* [Ausgangstext]
---+---

Das "Jelinek(jahr)buch 2012", das von einem neuen Essay Jelineks eingeleitet wird, finden sich Beiträge zu Jelineks "Sekundärdrama" FaustIn and out sowie zu ihrem Theatertext "Kein Licht" und dessen Uraufführung am Schauspiel Köln. Internationale WissenschaftlerInnen befassen sich mit Jelineks Roman "Die Kinder der Toten", mit der Ästhetik des Untoten und mit Übersetzungsprojekten zu diesem Roman. ExpertInnen informieren über die Rezeption gesellschaftskritischer österreichischer Literatur in Osteuropa und über die Vermittlungsarbeit der Österreich-Bibliotheken. Außerdem enthält das Jahrbuch alle Beiträge der Veranstaltung "Jelinek.Dialoge. Sätze und GegenSätze aus Literatur und Wissenschaft".

---+---

* [Anleitung] Nenne alle Werke Jelineks, die im Text über das Jelinek(jahr)buch 2012 mit ihrem Titel genannt werden.

---+---

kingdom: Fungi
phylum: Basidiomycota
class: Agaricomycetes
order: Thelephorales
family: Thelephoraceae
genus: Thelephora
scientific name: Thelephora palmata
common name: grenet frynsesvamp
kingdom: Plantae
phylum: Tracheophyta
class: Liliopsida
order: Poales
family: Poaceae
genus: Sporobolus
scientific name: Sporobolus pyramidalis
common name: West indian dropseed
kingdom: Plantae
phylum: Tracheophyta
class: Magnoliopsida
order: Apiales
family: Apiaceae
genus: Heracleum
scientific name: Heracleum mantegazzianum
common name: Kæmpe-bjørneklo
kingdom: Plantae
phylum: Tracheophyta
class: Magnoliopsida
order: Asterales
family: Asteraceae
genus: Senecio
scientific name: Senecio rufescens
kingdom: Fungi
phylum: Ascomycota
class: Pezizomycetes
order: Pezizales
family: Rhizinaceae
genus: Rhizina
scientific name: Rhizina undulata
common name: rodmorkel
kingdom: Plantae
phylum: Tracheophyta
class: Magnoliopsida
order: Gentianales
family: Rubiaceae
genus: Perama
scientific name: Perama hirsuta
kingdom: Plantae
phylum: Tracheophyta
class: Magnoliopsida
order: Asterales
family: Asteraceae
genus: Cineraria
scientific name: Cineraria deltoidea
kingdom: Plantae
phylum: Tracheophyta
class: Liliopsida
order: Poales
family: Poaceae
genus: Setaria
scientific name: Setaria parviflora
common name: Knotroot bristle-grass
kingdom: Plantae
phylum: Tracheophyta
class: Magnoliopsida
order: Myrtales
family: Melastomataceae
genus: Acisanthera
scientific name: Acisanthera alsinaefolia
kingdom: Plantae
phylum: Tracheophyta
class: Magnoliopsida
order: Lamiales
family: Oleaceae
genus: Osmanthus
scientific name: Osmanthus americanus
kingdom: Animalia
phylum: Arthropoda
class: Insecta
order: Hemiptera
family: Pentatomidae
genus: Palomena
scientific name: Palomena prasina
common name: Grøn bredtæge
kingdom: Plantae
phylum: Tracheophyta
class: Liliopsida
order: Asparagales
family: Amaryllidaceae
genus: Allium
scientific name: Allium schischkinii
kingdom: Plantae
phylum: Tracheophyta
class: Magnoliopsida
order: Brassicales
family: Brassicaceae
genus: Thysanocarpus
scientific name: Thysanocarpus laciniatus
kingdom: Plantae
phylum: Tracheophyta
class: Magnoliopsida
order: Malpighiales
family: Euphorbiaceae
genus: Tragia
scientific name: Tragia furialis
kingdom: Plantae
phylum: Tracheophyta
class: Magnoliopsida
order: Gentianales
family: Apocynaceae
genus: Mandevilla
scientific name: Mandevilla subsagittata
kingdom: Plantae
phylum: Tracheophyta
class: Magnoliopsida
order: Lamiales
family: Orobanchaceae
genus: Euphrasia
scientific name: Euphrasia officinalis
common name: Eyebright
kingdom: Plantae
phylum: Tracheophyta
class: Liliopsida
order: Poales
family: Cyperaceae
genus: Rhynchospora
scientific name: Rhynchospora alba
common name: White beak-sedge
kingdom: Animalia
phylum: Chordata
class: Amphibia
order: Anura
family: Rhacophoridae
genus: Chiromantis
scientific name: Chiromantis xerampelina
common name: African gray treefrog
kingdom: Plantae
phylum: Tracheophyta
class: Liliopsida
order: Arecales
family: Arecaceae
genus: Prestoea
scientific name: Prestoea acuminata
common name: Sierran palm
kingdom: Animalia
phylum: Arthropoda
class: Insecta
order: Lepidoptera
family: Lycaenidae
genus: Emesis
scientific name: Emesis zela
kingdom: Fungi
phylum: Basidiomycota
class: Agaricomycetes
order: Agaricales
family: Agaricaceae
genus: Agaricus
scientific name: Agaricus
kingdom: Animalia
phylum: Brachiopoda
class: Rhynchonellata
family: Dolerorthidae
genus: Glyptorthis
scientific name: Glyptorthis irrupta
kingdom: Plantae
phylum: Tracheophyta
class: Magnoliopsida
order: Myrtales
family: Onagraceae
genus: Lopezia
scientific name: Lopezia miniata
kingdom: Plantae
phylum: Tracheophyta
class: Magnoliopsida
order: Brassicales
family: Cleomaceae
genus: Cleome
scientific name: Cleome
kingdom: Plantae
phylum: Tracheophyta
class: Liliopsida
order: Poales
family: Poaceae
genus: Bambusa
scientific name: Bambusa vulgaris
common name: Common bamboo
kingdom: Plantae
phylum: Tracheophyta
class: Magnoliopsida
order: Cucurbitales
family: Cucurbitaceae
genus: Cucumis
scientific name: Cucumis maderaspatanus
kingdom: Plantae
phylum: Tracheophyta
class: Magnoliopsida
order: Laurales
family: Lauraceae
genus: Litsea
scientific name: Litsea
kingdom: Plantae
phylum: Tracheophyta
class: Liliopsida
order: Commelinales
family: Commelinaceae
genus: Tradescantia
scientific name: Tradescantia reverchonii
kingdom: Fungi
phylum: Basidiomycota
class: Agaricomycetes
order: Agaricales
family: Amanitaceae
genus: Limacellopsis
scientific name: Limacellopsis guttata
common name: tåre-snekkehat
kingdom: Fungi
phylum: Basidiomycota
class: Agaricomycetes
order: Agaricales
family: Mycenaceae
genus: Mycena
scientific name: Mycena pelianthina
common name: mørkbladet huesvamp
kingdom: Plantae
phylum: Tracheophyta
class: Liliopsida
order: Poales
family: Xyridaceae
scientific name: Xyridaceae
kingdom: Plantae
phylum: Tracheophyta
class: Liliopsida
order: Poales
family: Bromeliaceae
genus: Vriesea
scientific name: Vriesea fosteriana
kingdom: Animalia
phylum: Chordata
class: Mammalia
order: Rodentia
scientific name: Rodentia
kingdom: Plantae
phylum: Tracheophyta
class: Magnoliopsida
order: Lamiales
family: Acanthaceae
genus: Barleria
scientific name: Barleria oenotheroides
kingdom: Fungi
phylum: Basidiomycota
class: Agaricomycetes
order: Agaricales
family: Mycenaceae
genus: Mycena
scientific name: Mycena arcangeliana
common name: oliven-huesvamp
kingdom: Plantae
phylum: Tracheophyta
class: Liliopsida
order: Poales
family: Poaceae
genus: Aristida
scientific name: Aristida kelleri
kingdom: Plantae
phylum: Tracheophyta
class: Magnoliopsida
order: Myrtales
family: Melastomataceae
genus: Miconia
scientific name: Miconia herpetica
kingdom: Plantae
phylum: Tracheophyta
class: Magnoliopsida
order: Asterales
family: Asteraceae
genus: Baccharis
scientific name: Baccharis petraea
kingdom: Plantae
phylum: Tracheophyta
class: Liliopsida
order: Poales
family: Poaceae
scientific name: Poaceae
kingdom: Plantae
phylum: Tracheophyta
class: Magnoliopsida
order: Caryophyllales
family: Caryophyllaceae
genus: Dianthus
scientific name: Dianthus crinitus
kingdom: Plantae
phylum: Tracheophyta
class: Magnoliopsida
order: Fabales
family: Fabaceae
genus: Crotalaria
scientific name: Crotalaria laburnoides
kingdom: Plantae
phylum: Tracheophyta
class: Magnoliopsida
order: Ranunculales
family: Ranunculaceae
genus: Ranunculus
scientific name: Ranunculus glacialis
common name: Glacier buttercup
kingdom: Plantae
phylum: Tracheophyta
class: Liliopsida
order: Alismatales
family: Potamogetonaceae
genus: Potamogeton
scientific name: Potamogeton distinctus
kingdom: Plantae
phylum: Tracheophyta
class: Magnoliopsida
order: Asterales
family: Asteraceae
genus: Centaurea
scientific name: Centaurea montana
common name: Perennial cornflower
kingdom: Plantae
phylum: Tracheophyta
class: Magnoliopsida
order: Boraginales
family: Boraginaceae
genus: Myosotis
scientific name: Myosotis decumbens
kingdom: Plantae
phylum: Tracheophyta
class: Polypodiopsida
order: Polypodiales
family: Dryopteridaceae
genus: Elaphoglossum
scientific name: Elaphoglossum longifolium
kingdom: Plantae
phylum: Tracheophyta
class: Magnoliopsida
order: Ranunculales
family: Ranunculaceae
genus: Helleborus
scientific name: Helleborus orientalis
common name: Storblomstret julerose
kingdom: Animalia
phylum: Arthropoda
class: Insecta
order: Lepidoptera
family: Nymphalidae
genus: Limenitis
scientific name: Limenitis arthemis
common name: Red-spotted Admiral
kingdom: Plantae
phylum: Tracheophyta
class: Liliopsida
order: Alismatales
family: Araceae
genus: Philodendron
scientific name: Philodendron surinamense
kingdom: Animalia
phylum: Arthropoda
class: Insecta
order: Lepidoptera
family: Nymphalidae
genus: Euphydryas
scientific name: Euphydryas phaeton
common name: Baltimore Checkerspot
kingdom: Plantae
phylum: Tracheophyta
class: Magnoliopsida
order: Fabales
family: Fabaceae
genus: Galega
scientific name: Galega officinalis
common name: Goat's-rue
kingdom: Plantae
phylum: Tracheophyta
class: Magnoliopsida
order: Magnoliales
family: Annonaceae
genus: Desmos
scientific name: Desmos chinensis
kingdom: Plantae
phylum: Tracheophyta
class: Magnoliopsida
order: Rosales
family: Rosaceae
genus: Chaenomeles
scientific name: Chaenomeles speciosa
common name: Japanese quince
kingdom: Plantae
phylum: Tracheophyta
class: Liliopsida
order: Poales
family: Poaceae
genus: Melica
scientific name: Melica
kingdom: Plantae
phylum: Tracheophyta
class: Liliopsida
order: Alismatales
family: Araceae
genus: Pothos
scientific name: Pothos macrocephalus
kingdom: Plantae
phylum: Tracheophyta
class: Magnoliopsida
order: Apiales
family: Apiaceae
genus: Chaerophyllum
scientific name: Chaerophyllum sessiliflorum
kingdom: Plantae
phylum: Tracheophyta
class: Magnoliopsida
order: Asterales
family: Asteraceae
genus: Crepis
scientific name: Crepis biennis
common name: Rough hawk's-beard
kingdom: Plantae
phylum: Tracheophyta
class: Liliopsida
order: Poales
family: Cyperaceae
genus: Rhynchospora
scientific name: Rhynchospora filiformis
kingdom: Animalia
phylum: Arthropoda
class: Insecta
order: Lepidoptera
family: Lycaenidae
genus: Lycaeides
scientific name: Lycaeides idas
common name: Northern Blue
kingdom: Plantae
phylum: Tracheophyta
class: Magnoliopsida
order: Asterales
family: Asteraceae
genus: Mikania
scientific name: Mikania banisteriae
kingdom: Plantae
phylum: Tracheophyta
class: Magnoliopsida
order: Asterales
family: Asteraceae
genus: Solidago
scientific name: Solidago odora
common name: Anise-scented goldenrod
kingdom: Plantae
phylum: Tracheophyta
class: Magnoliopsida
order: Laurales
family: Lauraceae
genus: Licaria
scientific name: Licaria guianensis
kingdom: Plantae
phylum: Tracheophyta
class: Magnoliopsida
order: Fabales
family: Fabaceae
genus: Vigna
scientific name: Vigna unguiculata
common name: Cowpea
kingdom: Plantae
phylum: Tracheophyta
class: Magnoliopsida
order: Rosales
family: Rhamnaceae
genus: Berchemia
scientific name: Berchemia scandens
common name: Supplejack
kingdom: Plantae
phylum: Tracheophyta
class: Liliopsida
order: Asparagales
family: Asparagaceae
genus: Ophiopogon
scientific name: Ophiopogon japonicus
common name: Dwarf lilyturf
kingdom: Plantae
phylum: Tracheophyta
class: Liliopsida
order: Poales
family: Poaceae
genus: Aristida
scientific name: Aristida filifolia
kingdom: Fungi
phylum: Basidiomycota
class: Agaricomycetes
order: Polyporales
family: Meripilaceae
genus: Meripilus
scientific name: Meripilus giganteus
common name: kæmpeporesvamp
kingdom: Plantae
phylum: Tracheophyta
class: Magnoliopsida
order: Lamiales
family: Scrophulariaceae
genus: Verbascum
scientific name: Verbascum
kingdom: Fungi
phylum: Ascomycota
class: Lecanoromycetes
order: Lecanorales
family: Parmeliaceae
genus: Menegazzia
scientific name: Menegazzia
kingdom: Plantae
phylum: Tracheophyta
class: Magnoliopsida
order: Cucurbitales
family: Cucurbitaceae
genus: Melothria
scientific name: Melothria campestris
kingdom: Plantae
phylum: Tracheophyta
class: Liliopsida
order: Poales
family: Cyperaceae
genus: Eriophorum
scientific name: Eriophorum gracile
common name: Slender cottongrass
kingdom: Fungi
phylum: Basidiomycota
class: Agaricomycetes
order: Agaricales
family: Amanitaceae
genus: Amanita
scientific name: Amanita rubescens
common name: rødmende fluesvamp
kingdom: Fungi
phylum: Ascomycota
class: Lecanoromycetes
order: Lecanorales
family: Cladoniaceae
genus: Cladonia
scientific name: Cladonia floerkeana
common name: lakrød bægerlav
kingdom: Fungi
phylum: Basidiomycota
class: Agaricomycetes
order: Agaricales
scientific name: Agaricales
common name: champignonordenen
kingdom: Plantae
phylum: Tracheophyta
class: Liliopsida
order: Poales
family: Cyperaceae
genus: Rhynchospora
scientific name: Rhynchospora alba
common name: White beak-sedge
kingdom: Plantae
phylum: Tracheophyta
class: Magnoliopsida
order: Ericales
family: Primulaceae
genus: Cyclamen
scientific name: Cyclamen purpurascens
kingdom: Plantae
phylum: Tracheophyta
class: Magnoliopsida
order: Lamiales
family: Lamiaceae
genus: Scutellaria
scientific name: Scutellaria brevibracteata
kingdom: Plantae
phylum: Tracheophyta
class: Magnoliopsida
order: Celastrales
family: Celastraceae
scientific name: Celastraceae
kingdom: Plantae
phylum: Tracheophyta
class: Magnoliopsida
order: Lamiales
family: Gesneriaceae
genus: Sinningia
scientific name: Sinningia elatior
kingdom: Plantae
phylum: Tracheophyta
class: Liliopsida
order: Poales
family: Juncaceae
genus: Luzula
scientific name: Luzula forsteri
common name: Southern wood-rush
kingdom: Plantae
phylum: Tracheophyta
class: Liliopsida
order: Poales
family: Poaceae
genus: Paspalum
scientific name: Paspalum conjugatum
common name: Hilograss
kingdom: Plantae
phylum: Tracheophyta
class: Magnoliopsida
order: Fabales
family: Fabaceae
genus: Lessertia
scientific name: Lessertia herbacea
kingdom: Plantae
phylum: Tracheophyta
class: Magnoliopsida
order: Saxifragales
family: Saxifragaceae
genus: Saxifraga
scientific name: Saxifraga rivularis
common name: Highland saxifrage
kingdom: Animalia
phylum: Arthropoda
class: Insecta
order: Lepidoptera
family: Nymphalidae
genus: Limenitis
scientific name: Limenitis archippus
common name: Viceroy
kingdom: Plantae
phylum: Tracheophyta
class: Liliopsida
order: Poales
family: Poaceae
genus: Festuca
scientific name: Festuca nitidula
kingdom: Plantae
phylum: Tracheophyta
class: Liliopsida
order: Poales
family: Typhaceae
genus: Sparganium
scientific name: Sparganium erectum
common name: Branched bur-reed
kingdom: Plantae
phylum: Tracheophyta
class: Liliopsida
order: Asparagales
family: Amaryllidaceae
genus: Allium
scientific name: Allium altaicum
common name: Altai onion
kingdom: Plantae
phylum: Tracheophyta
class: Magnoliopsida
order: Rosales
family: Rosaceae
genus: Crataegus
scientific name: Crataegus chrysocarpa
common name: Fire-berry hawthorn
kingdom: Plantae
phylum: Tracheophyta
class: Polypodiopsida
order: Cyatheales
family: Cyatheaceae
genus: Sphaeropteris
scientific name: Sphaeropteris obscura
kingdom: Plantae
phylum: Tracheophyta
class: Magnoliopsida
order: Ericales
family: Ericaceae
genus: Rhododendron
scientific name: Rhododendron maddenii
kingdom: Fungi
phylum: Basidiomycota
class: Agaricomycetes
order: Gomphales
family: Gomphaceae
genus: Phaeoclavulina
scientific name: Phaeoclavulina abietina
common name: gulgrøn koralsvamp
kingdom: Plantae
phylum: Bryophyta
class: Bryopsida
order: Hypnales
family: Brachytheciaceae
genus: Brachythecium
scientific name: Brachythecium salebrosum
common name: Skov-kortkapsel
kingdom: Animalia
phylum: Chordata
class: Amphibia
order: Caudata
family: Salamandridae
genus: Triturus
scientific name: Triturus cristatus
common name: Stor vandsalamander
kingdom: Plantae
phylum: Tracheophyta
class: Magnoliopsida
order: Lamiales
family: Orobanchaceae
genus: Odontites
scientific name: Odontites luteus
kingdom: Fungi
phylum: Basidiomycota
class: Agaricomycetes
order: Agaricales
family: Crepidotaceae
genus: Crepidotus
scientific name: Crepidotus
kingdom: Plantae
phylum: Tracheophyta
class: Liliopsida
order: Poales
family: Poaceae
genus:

---+---

* [Gelöste Aufgabe]
- FaustIn and out
- Kein Licht
- Die Kinder der Toten